### Supplied material

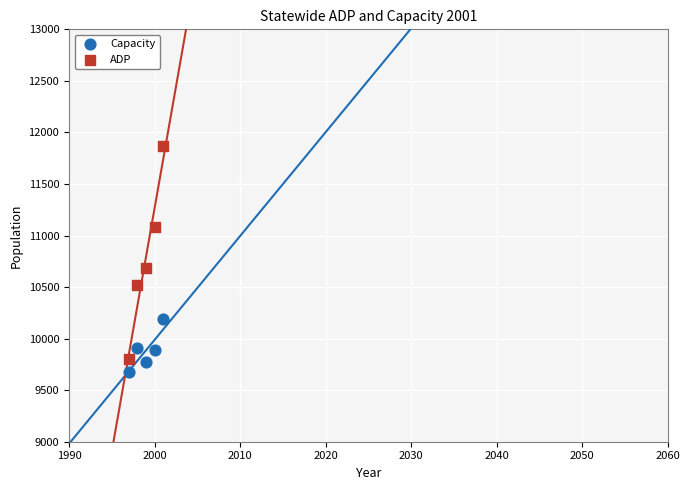

Across all data points, what is the range of Y values (max minus min)?

2192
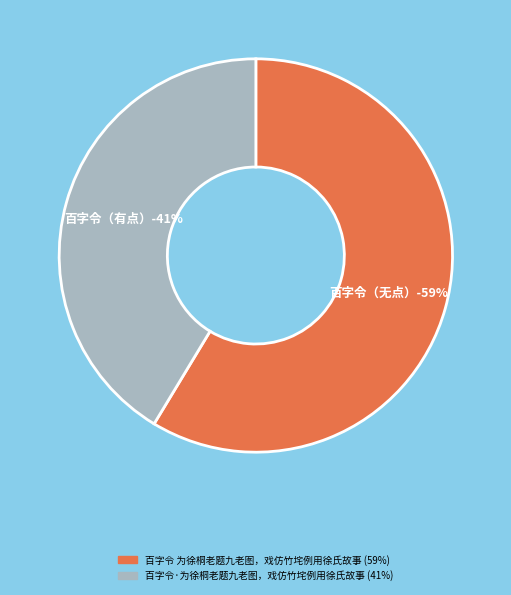

Is 百字令 为徐桐老题九老图，戏仿竹垞例用徐氏故事 the majority of the pie?

Yes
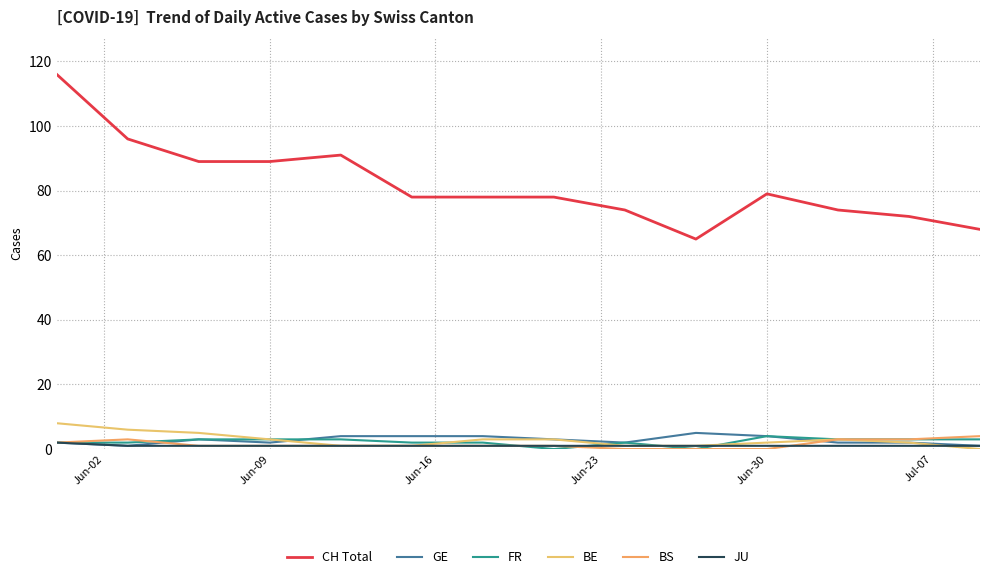

Reading left to right, what are all the values shown in this chart?

CH Total: 116	96	89	89	91	78	78	78	74	65	79	74	72	68
GE: 2	1	3	2	4	4	4	3	2	5	4	2	2	1
FR: 2	2	3	3	3	2	2	0	2	0	4	3	3	3
BE: 8	6	5	3	1	1	3	3	1	1	2	3	2	0
BS: 2	3	1	1	1	1	1	1	0	0	0	3	3	4
JU: 2	1	1	1	1	1	1	1	1	1	1	1	1	1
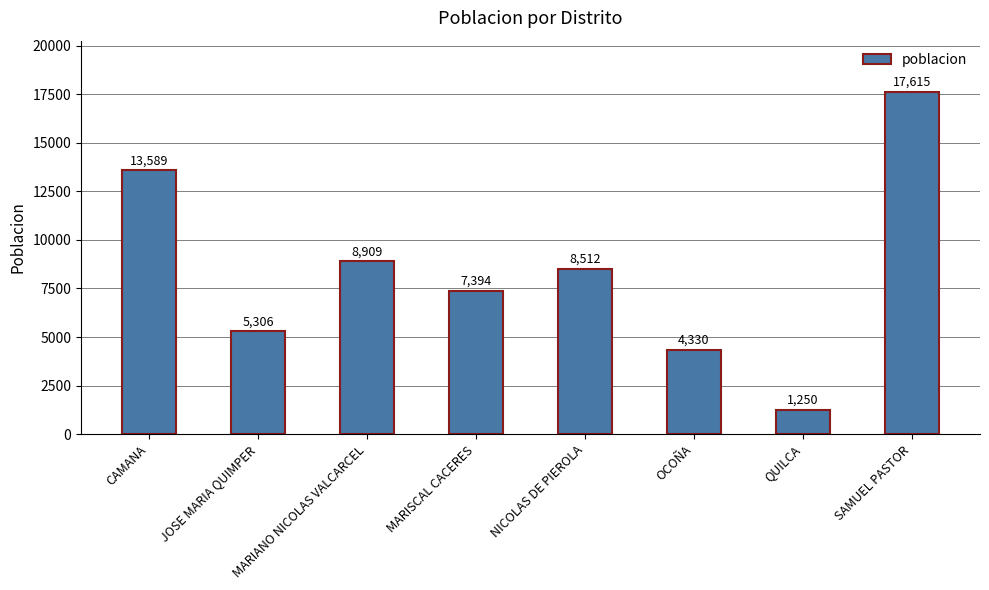

True or false: the data shows 1772 at JOSE MARIA QUIMPER.

False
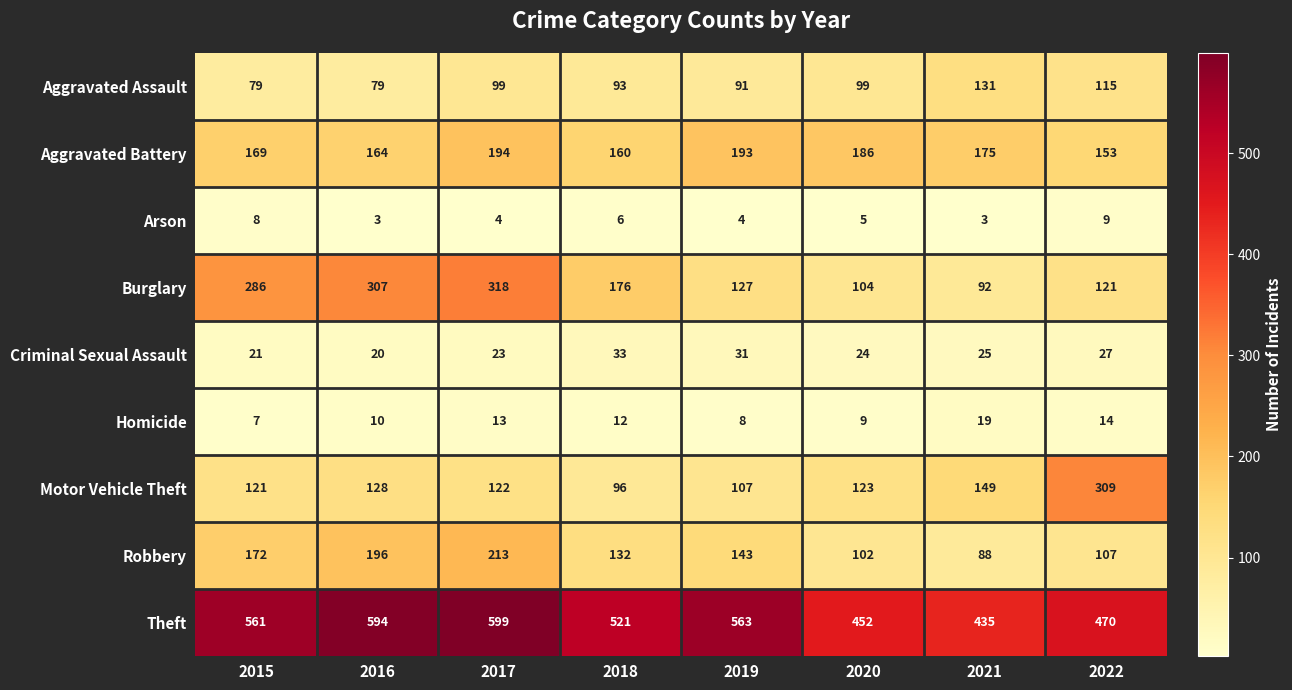

Read the Motor Vehicle Theft value at 2018, to the nearest 5.

95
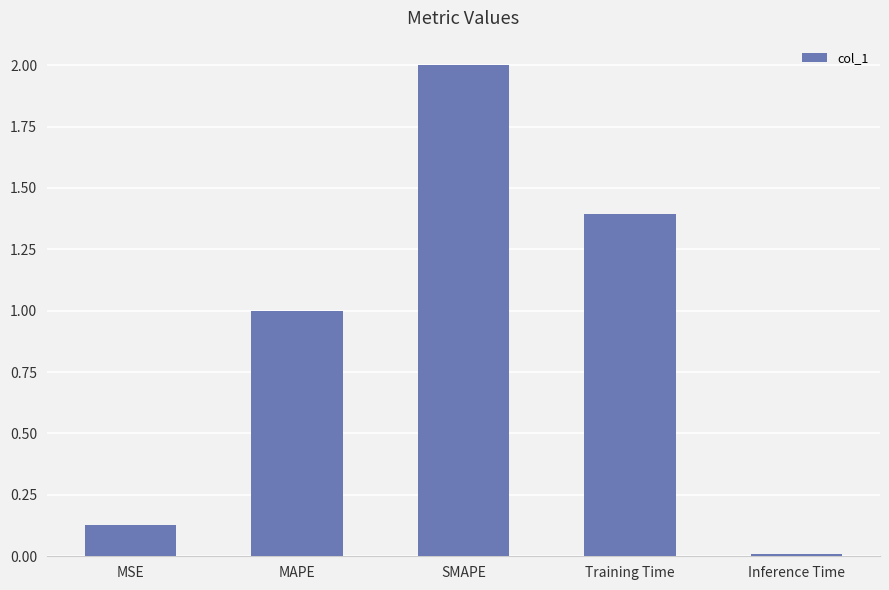

Which label corresponds to the smallest value in the chart?

Inference Time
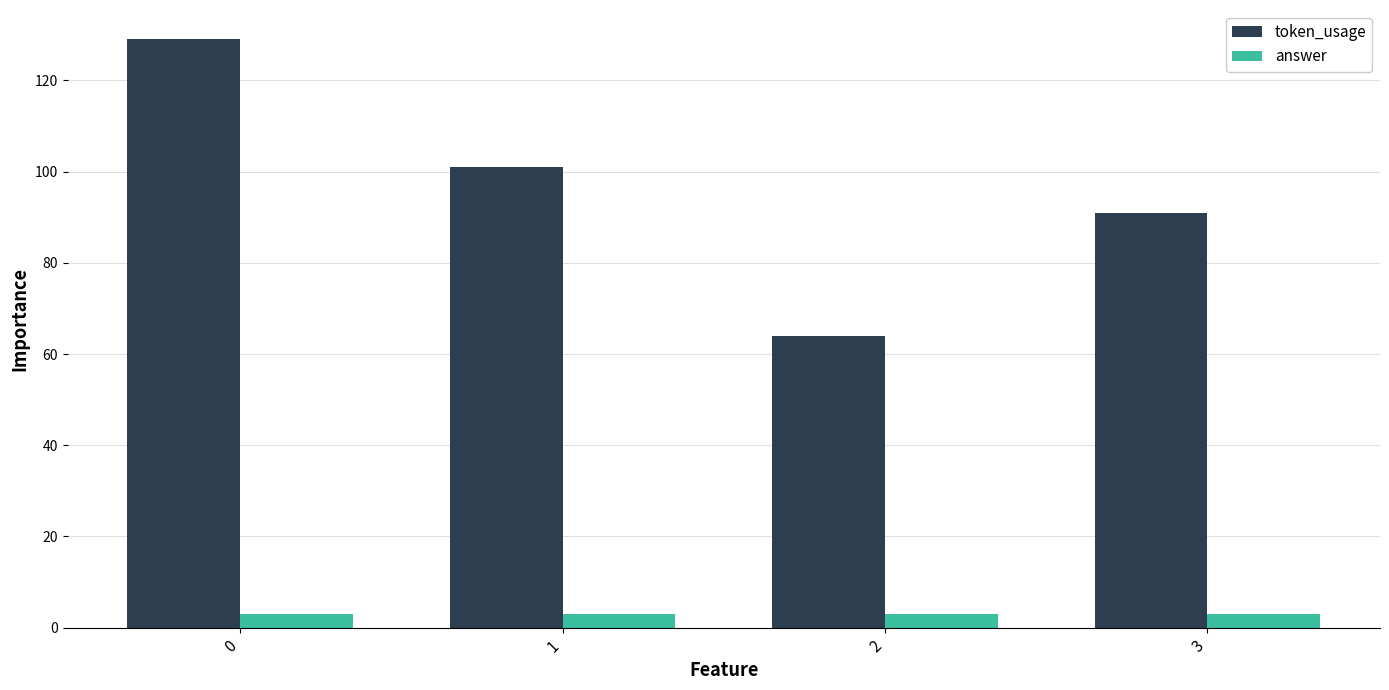

Rank the series at 0 from highest to lowest value.

token_usage, answer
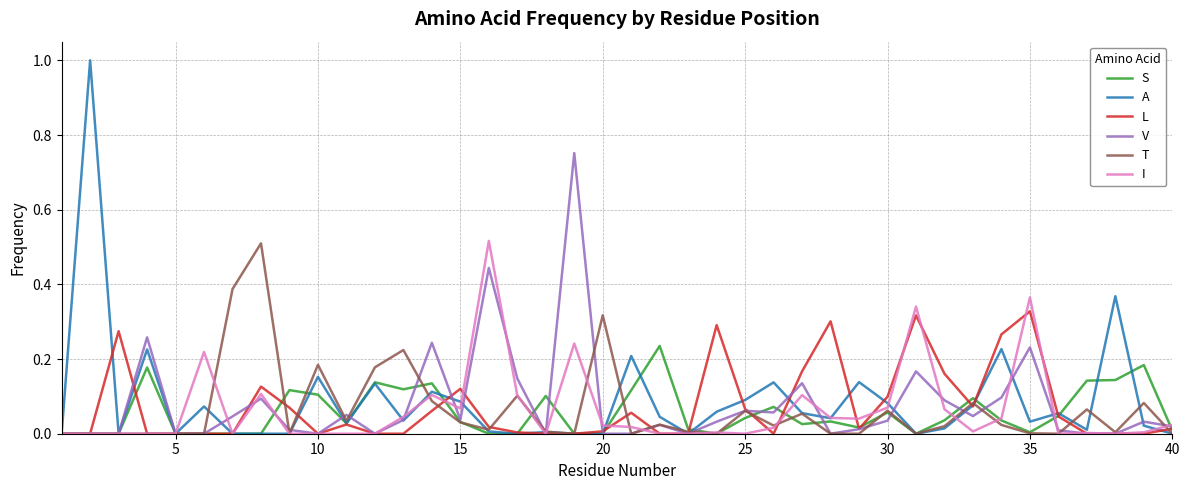

Which series has the largest range (max minus min)?

A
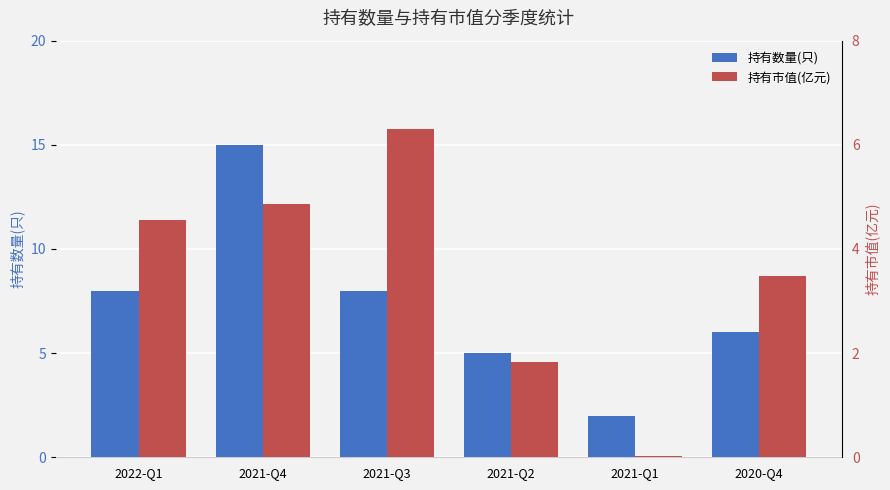

What are all the series names shown in the legend?

持有数量(只), 持有市值(亿元)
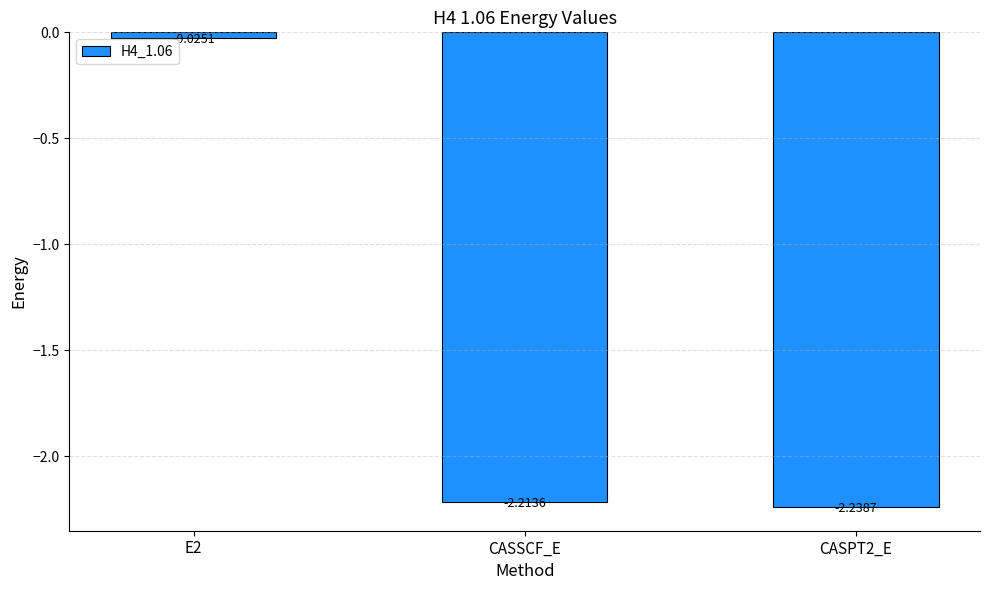

How many categories are shown in the chart?

3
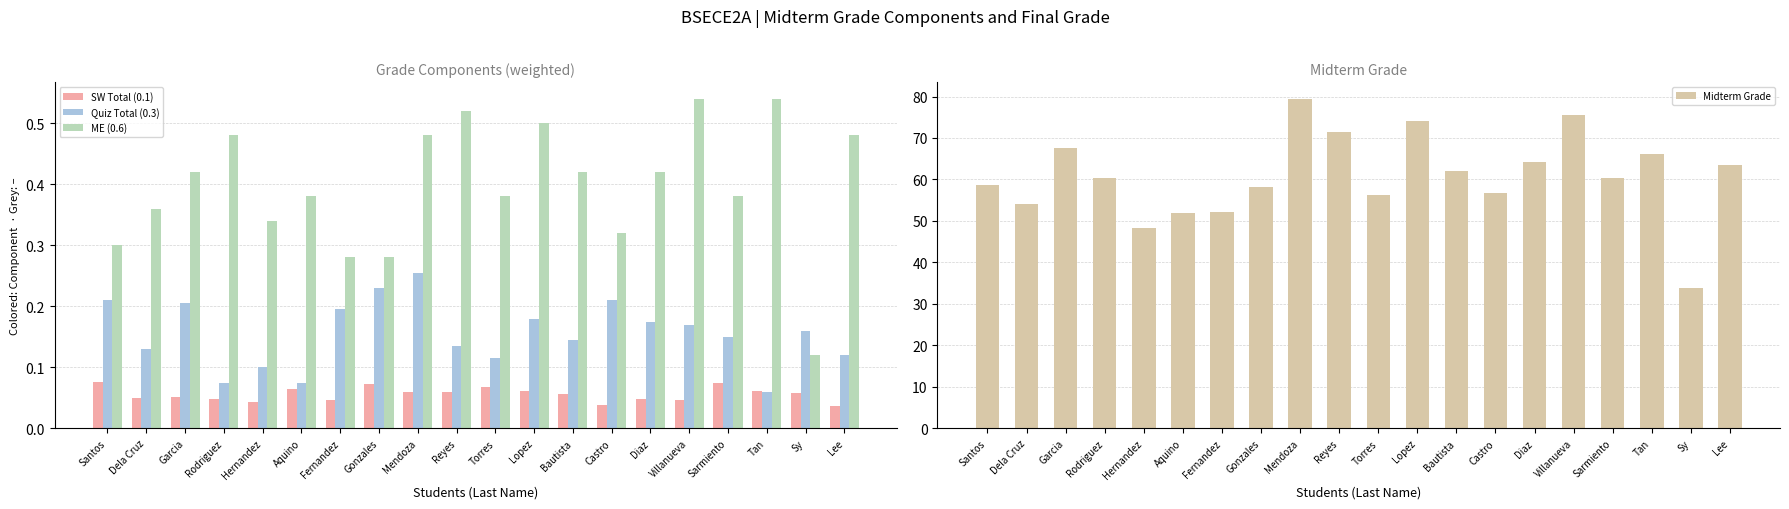

True or false: ME (0.6) has a value of 0.2 at Reyes.

False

### Try it
Reproduce every line of the data above verbatim, leaving out the pictures.

### Solution to the exercise
Across all data points, what is the range of Y values (max minus min)?

2192

Is 百字令 为徐桐老题九老图，戏仿竹垞例用徐氏故事 the majority of the pie?

Yes

Reading left to right, what are all the values shown in this chart?

CH Total: 116	96	89	89	91	78	78	78	74	65	79	74	72	68
GE: 2	1	3	2	4	4	4	3	2	5	4	2	2	1
FR: 2	2	3	3	3	2	2	0	2	0	4	3	3	3
BE: 8	6	5	3	1	1	3	3	1	1	2	3	2	0
BS: 2	3	1	1	1	1	1	1	0	0	0	3	3	4
JU: 2	1	1	1	1	1	1	1	1	1	1	1	1	1

True or false: the data shows 1772 at JOSE MARIA QUIMPER.

False

Read the Motor Vehicle Theft value at 2018, to the nearest 5.

95

Which label corresponds to the smallest value in the chart?

Inference Time

Rank the series at 0 from highest to lowest value.

token_usage, answer

Which series has the largest range (max minus min)?

A

What are all the series names shown in the legend?

持有数量(只), 持有市值(亿元)

How many categories are shown in the chart?

3

True or false: ME (0.6) has a value of 0.2 at Reyes.

False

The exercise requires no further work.